**WRITTEN EXERCISE 1**
Using the blog text, explain in one to three sentences why the writer failed to notice the way male students treated female students.
**WRITTEN EXERCISE 2**
Reproduce word for word the section of the blog text starting at "Now it's time" and ending at "on vacation anyway.".

— Begin TEXT EXTRACT —

Now it's time to have that Sunday Feeling on the eve of my department retreat, anxiously considering what tomorrow will hold, and all of the work that I must do between now and the start of the semester. Real posts will follow once I've recovered from my travels :)

Thursday, August 13, 2009

And.... She's Off!

Well, blog readers, I am off this morning for a long weekend in the great state of North Carolina, where I will have a long overdue visit with FL, my high school boyfriend whom I realize I met 20 years ago this past June, which means we are, indeed, old, and where I will celebrate my 35th birthday. Upon my return, the kickoff to the school year awaits, with lots of Hot Topics to discuss at the first meeting of my department, and really, the school year gets underway. I'm not ready, for the semester to start, but I think it's grand I'm taking off on vacation anyway.

Monday, August 10, 2009

A Thing about Students and Gender

My friendship with BES has made me privy to all sorts of intrigues and details that I never would have known had we not become friends. Nothing untoward or that I shouldn't know about current students of mine, but interesting stuff nonetheless. I thought of this particular one as I read the comment thread to Historiann's current post, though it's totally a tangent and not actually related to what Historiann was writing about or what her readers commented. See, when BES and I were hanging out a while back, she noted that she'd taken a class in which she absolutely hated one of her classmates. As we were talking about it, I realized that I thought I knew who she was talking about. So I asked her, and she confirmed it: the Hated Classmate was my student, much in the way that BES became my student. (He was about a year ahead of her, so they never had a class with me together.) When it became clear that my Favorite Student from the Time before BES was the nemesis of BES, I was surprised. I'd always thought that the students who entered into the Circle of Crazy's Influence would just naturally get along. I mean, they are the best and the brightest and the coolest, after all - how could they not?

But what became apparent to me from BES's narrative was that this is not the case. And actually, some other intel that I gathered from her about another student confirmed that it's not the case. See, while it's true that students who are my students do often bond in response to their experiences with me, it's also true that they often end up in hyper-competitive relationships with one another, particularly when the students involved are divided by gender. In other words, my female student superstars tend to collect themselves into supportive and productive collectives, in which they like one another, read each others' drafts, and generally gain a lot through their interaction. When my male student superstars enter the mix, apparently it doesn't work in the same way. They either pester my female students with untoward advances (or wax poetic about crushes on me - as IF!) or they compete with the female students and deride them, acting as if the female students aren't really their equals. As you might imagine, this pisses my female students off. And rightly so, I might add.

I wonder at the fact that I didn't recognize this dynamic on my own - that I needed to hear it from BES before I saw it. To some extent, I believe that my cluelessness comes from my own socialization through graduate school. When I was an undergraduate, I think I responded in much the way my female undergraduates now respond to this shit. In very real ways, I became inured in graduate school to the whole cock-blocking, pissing contest dynamic of my interactions with my male peers, and I came to the point where I decided that I'd rather find a way to engage with those cock-blocking, pissing contest dudes, because they were wicked smart, than to hate them for their lame ways. I think this may be why I don't see it when my male students do the same stuff - I see it as par for the course with teh boyz, now, because I'm jaded and cynical. The problem is, my female students haven't gone through the gauntlet that I went through in grad school. They don't see it as dumb boy behavior: they see it as hostile and awful and sexist. (And, seriously, it is hostile and awful and sexist. I just found a way to deal with it, because I had to or I would have collapsed under the weight of trying to reject it.)

— End TEXT EXTRACT —
— Begin RECORDED INFORMATION —

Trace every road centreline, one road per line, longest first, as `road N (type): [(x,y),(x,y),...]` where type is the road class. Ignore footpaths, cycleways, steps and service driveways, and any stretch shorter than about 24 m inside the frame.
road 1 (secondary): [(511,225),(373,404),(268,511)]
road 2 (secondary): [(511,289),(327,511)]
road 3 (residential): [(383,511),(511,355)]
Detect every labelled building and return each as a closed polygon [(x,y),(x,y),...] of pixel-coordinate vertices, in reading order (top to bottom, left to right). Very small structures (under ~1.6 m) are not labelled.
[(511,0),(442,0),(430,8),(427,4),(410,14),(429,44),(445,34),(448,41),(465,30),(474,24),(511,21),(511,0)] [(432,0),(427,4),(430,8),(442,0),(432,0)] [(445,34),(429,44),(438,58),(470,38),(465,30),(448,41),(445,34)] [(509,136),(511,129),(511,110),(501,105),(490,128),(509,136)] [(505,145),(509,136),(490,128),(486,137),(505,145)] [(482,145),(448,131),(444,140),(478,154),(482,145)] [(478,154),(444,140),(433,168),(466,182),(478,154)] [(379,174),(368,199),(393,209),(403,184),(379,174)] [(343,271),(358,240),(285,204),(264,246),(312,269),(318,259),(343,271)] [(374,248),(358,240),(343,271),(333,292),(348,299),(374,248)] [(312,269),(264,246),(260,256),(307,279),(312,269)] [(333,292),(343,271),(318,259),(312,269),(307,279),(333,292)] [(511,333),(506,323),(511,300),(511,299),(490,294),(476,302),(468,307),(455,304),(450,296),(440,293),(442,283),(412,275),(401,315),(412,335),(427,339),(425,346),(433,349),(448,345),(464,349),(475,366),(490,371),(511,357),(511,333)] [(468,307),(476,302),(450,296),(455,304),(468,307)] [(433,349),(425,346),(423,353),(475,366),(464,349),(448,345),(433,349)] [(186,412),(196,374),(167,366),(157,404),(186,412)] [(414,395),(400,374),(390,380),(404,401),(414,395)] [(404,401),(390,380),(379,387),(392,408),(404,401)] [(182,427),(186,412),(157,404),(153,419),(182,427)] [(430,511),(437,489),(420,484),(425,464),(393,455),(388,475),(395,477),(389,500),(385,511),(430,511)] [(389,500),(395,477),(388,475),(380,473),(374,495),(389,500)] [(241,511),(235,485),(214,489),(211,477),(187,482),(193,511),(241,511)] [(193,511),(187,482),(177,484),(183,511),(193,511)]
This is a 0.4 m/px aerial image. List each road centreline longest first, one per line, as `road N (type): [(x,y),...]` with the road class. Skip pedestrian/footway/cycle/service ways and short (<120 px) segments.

— End RECORDED INFORMATION —
— Begin RECORDED INFORMATION —

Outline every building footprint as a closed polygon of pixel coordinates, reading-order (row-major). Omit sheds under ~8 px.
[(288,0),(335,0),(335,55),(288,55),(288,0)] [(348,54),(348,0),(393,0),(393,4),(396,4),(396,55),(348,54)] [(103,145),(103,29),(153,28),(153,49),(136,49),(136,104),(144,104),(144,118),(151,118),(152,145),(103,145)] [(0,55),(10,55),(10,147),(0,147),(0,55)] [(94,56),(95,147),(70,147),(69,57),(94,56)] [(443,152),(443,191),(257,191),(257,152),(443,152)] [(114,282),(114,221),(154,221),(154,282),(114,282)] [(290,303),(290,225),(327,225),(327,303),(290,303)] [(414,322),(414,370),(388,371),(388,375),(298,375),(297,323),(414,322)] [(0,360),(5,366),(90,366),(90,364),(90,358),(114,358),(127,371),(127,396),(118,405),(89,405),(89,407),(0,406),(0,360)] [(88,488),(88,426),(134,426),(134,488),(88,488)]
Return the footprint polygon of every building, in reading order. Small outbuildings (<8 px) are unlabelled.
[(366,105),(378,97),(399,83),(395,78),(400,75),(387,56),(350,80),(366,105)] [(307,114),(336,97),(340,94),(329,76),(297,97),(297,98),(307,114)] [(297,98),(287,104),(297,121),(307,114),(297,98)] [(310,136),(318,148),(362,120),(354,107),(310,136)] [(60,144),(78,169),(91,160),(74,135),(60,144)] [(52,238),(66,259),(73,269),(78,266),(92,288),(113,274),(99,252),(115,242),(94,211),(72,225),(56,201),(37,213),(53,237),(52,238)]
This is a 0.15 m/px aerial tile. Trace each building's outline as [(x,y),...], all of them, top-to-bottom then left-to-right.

— End RECORDED INFORMATION —
— Begin RECORDED INFORMATION —

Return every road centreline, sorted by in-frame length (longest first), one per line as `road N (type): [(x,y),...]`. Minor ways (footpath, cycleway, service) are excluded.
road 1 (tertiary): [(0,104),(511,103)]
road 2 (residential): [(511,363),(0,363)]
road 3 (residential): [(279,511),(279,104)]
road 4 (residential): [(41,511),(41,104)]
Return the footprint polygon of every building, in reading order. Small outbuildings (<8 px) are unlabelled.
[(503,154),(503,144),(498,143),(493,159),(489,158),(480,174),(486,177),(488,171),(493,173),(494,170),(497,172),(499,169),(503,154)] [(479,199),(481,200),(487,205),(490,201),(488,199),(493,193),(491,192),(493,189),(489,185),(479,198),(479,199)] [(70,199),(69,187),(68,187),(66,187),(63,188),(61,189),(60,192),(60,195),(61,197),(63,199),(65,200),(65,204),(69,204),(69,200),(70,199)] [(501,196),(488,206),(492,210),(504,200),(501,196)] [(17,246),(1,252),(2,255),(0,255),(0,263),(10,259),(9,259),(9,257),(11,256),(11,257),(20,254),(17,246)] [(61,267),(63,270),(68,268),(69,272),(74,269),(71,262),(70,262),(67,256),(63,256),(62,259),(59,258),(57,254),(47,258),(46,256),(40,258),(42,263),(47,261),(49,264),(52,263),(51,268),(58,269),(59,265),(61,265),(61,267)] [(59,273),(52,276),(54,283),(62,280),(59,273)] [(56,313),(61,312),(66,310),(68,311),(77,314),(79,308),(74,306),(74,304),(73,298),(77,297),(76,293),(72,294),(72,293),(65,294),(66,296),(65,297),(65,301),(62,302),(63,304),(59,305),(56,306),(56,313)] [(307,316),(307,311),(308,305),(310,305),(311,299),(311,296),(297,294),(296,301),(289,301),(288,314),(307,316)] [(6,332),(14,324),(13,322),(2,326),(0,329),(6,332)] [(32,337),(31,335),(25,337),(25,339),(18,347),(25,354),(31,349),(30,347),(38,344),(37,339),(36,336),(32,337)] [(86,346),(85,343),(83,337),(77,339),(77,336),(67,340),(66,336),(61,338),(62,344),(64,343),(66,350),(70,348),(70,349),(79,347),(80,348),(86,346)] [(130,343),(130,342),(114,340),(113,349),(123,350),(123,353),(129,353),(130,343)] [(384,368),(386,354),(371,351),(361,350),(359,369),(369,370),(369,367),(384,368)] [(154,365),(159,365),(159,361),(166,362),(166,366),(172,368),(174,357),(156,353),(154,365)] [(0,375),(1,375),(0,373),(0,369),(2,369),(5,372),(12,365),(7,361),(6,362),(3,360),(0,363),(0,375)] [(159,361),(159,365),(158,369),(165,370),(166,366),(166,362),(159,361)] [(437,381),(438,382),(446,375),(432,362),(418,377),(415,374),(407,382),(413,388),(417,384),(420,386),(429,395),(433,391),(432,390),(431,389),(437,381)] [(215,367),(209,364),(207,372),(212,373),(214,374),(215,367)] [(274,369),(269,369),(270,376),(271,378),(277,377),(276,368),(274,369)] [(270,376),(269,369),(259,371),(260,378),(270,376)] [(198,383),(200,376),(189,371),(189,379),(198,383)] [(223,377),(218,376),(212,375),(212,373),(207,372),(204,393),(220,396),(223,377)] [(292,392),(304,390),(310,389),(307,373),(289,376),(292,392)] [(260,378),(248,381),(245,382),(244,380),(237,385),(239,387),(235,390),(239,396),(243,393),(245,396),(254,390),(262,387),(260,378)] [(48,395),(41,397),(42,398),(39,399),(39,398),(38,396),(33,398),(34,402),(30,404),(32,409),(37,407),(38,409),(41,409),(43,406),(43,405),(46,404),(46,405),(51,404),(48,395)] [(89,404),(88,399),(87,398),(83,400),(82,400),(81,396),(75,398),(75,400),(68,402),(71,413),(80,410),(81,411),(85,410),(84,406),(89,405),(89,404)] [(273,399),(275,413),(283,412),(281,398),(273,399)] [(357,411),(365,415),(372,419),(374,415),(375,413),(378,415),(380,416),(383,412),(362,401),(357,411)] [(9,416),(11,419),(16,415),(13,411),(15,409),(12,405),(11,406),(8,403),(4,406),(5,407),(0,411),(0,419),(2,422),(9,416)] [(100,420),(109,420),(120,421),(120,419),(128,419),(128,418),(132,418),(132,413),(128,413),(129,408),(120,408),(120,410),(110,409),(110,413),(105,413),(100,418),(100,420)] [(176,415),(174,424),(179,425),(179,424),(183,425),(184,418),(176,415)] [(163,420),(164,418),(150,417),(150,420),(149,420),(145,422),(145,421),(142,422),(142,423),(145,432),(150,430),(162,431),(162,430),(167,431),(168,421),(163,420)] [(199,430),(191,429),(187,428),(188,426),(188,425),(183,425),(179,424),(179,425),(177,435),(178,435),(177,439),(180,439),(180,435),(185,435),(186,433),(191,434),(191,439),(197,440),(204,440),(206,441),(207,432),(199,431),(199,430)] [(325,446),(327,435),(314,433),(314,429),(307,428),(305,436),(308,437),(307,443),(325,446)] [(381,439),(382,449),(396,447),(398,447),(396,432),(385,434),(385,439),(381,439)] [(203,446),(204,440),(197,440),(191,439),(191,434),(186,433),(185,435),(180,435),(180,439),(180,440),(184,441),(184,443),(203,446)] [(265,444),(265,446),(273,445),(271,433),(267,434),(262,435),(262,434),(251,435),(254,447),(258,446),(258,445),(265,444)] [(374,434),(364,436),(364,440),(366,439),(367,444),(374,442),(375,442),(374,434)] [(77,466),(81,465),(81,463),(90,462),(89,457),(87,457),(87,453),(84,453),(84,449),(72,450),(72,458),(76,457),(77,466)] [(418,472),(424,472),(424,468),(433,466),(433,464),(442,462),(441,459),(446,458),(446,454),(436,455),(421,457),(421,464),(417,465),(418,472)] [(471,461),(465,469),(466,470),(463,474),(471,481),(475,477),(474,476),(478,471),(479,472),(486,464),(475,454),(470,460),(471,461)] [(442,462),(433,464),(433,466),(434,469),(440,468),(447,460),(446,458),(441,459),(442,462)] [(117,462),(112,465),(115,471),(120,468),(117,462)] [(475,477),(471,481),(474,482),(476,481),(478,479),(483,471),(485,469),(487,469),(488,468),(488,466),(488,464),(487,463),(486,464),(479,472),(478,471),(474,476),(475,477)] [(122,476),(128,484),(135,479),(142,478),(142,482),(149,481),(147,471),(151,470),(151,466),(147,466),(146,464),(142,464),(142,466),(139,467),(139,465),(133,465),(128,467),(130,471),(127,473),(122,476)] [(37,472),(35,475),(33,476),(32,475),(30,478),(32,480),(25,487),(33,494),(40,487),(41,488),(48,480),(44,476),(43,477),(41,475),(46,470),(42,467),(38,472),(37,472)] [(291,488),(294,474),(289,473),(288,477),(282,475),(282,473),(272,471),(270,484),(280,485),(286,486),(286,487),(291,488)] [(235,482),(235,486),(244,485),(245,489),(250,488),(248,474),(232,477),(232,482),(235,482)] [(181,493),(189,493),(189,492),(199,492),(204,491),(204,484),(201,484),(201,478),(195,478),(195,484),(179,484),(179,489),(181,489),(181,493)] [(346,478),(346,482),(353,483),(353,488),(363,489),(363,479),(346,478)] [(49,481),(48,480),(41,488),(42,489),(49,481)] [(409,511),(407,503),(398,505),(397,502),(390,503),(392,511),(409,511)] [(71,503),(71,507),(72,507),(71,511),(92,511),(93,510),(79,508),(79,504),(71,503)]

— End RECORDED INFORMATION —

**WRITTEN ANSWER 1**
The writer traces this to socialization in graduate school. There the writer became inured to the competitive, posturing behavior of male peers and chose to engage with them, because they were very smart, rather than hate them. Now jaded and cynical, the writer sees the same conduct from male students as par for the course.

**WRITTEN ANSWER 2**
Now it's time to have that Sunday Feeling on the eve of my department retreat, anxiously considering what tomorrow will hold, and all of the work that I must do between now and the start of the semester. Real posts will follow once I've recovered from my travels :)

Thursday, August 13, 2009

And.... She's Off!

Well, blog readers, I am off this morning for a long weekend in the great state of North Carolina, where I will have a long overdue visit with FL, my high school boyfriend whom I realize I met 20 years ago this past June, which means we are, indeed, old, and where I will celebrate my 35th birthday. Upon my return, the kickoff to the school year awaits, with lots of Hot Topics to discuss at the first meeting of my department, and really, the school year gets underway. I'm not ready, for the semester to start, but I think it's grand I'm taking off on vacation anyway.